The process parameters, actions, and steps described and/or illustrated in this disclosure are given by way of example only and can be varied as desired. For example, while the steps illustrated and/or described may be shown or discussed in a particular order, these steps do not necessarily need to be performed in the order illustrated or discussed. The various exemplary methods described and/or illustrated here may also omit one or more of the steps described or illustrated here or include additional steps in addition to those disclosed.
Furthermore, while various embodiments have been described and/or illustrated here in the context of fully functional computing systems, one or more of these exemplary embodiments may be distributed as a program product in a variety of forms, regardless of the particular type of computer-readable media used to actually carry out the distribution.

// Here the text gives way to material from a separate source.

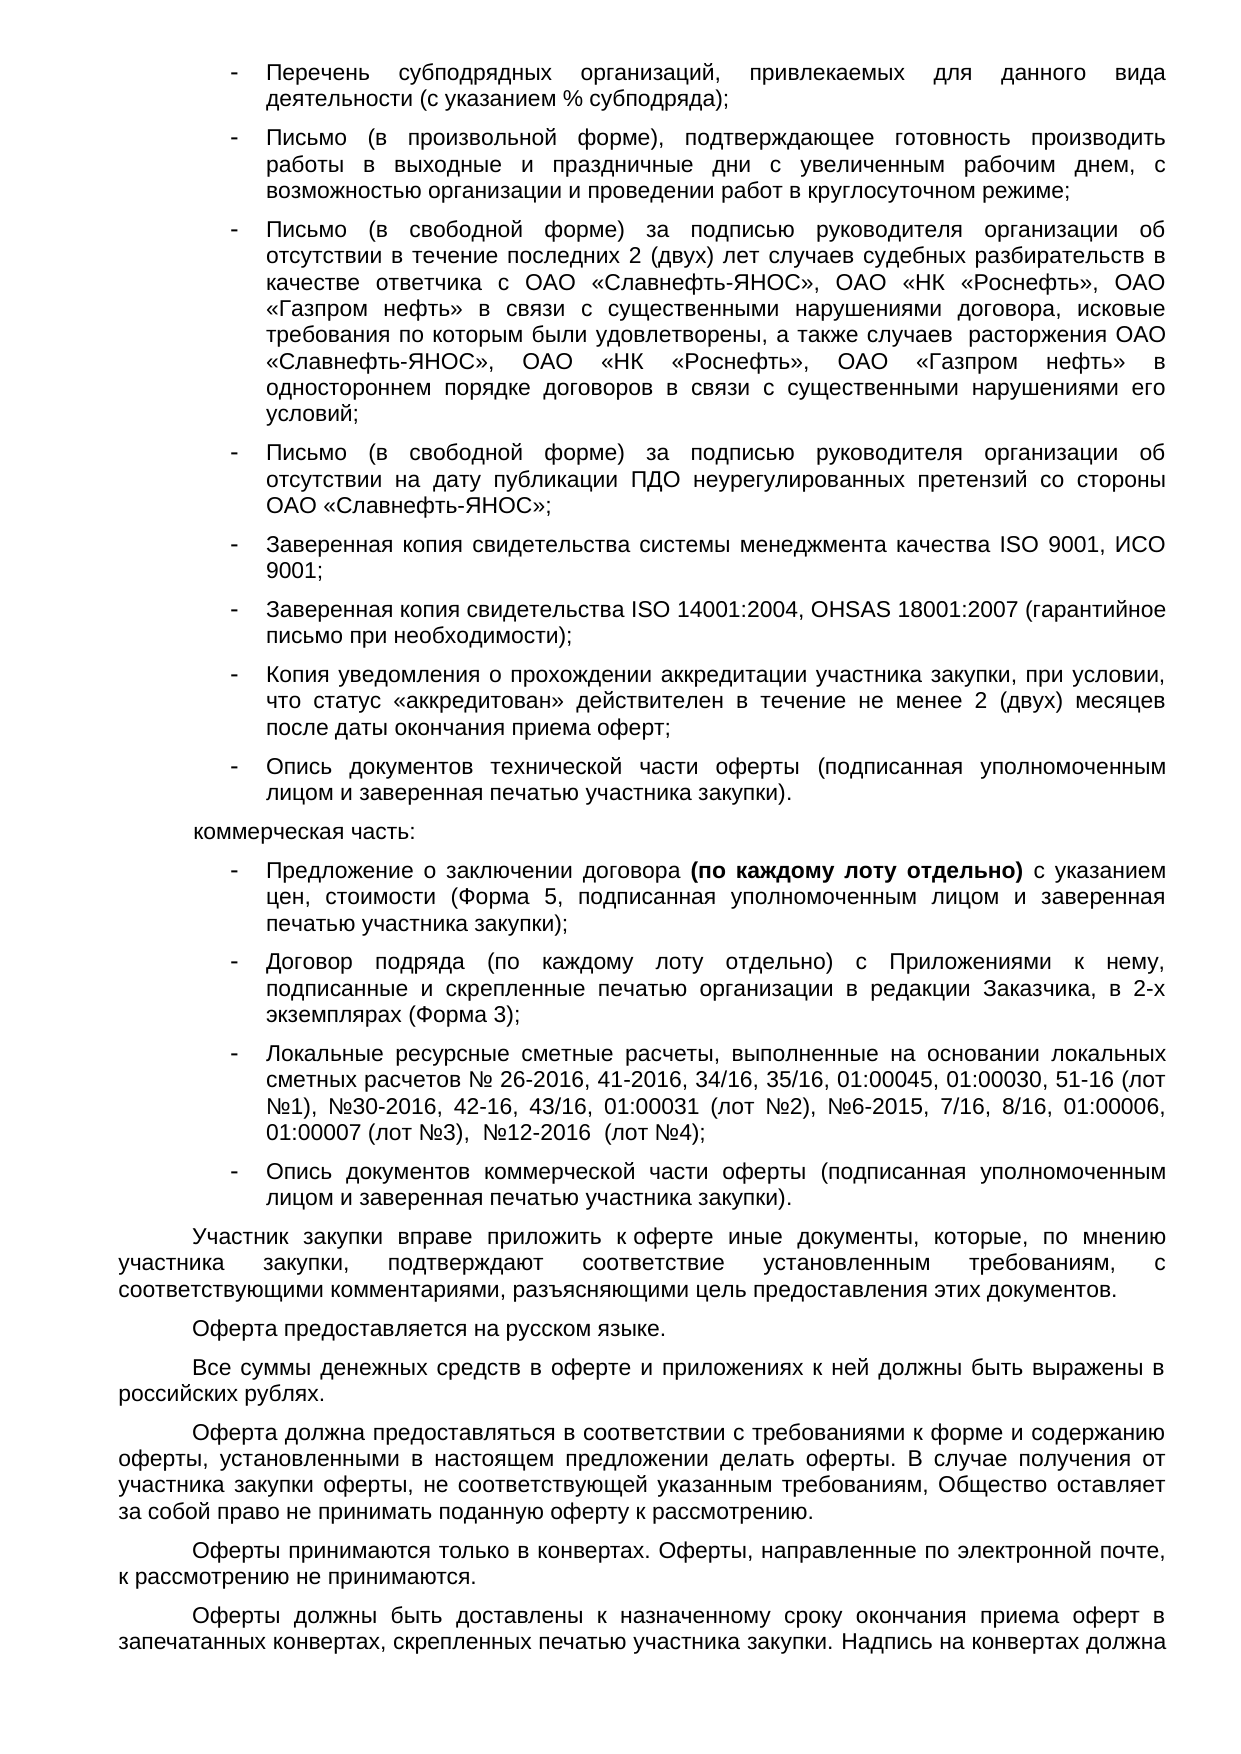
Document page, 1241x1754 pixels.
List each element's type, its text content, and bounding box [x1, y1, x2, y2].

The embodiments disclosed herein may also be implemented using software modules that perform certain tasks. These software modules may include script, batch, or other executable files that may be stored on a computer-readable storage medium or in a computing system. In some embodiments these software modules may permit and/or instruct a computing system to perform one or more of the exemplary embodiments disclosed here.
This description, for purposes of explanation, has been described with reference to specific embodiments. The illustrative discussions above, however, are not intended to be exhaustive or limit the present systems and methods to the precise forms discussed. Many modifications and variations are possible in view of the above teachings. The embodiments were chosen and described in order to explain the principles of the present systems and methods and their practical applications, to enable others skilled in the art to utilize the present systems, apparatus, and methods and various embodiments with various modifications as may be suited to the particular use contemplated.